Filistin haritalarının kronolojik sıralamasına bakılırsa sıkça iktidarda olmalarına rağmen demokrat Yahudilerin eylemlerinin etkisiz kaldığını anlayacaksınız. 1947 tarihli Filistin haritası ile 2023 haritası mukayese edilecek olursa; sonunda Batı Şeria’da neredeyse bir Filistin ülkesi kalmadığı, halihazırda sadece Gazze Şeridi’nin kaldığı görülecektir. Bu mukayese, demokratların ağırlığının yayılmacı Siyonist aşırılıkçı bir damar tarafından yok edildiğini göstermektedir.

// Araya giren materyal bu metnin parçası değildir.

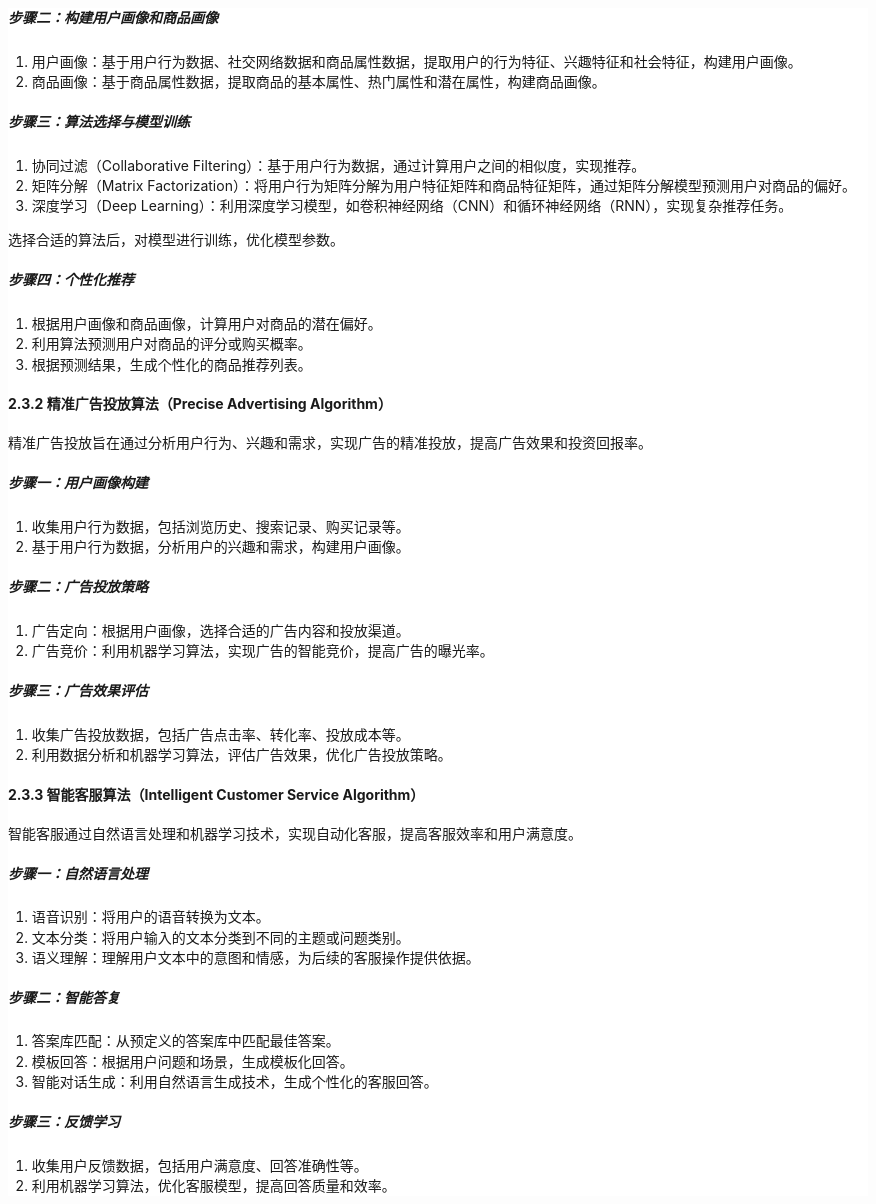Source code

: ##### 步骤二：构建用户画像和商品画像

1. 用户画像：基于用户行为数据、社交网络数据和商品属性数据，提取用户的行为特征、兴趣特征和社会特征，构建用户画像。
2. 商品画像：基于商品属性数据，提取商品的基本属性、热门属性和潜在属性，构建商品画像。

##### 步骤三：算法选择与模型训练

1. 协同过滤（Collaborative Filtering）：基于用户行为数据，通过计算用户之间的相似度，实现推荐。
2. 矩阵分解（Matrix Factorization）：将用户行为矩阵分解为用户特征矩阵和商品特征矩阵，通过矩阵分解模型预测用户对商品的偏好。
3. 深度学习（Deep Learning）：利用深度学习模型，如卷积神经网络（CNN）和循环神经网络（RNN），实现复杂推荐任务。

选择合适的算法后，对模型进行训练，优化模型参数。

##### 步骤四：个性化推荐

1. 根据用户画像和商品画像，计算用户对商品的潜在偏好。
2. 利用算法预测用户对商品的评分或购买概率。
3. 根据预测结果，生成个性化的商品推荐列表。

#### 2.3.2 精准广告投放算法（Precise Advertising Algorithm）

精准广告投放旨在通过分析用户行为、兴趣和需求，实现广告的精准投放，提高广告效果和投资回报率。

##### 步骤一：用户画像构建

1. 收集用户行为数据，包括浏览历史、搜索记录、购买记录等。
2. 基于用户行为数据，分析用户的兴趣和需求，构建用户画像。

##### 步骤二：广告投放策略

1. 广告定向：根据用户画像，选择合适的广告内容和投放渠道。
2. 广告竞价：利用机器学习算法，实现广告的智能竞价，提高广告的曝光率。

##### 步骤三：广告效果评估

1. 收集广告投放数据，包括广告点击率、转化率、投放成本等。
2. 利用数据分析和机器学习算法，评估广告效果，优化广告投放策略。

#### 2.3.3 智能客服算法（Intelligent Customer Service Algorithm）

智能客服通过自然语言处理和机器学习技术，实现自动化客服，提高客服效率和用户满意度。

##### 步骤一：自然语言处理

1. 语音识别：将用户的语音转换为文本。
2. 文本分类：将用户输入的文本分类到不同的主题或问题类别。
3. 语义理解：理解用户文本中的意图和情感，为后续的客服操作提供依据。

##### 步骤二：智能答复

1. 答案库匹配：从预定义的答案库中匹配最佳答案。
2. 模板回答：根据用户问题和场景，生成模板化回答。
3. 智能对话生成：利用自然语言生成技术，生成个性化的客服回答。

##### 步骤三：反馈学习

1. 收集用户反馈数据，包括用户满意度、回答准确性等。
2. 利用机器学习算法，优化客服模型，提高回答质量和效率。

Bu yayılmacı Siyonist aşırılıkçı damar başlangıçta İsrail devletinin çimentosuna da akmış görünmektedir. Her şeye rağmen demokrat Yahudilerin sonunda bu damarı siyaset dünyasında, hatta İsrail devletinin çimentosunda önemsiz kılacağına inanıyorum.
Demokrat Yahudilerin bundan sonra bu yayılmacılık senaryosunda demokratlara hiçbir şekilde uygun düşmeyen figüran rolü oynamaya hasla katlanmayacaklarına da inanıyorum. Sonunda artık demokrat Yahudilerin önüne çıkan halkları katletmeyi öngören Siyonist yayılmacılığı ve Siyonist aşırılıkçıları durdurmaya yönelik etkili yolları bulmaları gerekmektedir. Üstelik bu yayılmacılığın nerede duracağı bilinmiyor. O halde demokrat Yahudilerin artık eylemlerine etki kazandırmanın yollarını bulmaları zamanı gelmiştir.
Bütün bu kabuslara ve trajedilere son vermenin yolu; demokrat Yahudilerin sadece siyasi hayatta yayılmacı Siyonist aşırılıkçıların karşısında etkisi olan politikalar oluşturmakla kalmayıp, İsrail devletinin çimentosundaki bu aşırılıkçı ve yayılmacı damarı gözden geçirmelerinden geçmektedir, aksi takdirde insanlık suçu işleyenlerin 1945’ten beri başarıyla yürüttükleri senaryoda figüran olarak tarihe geçeceklerdir.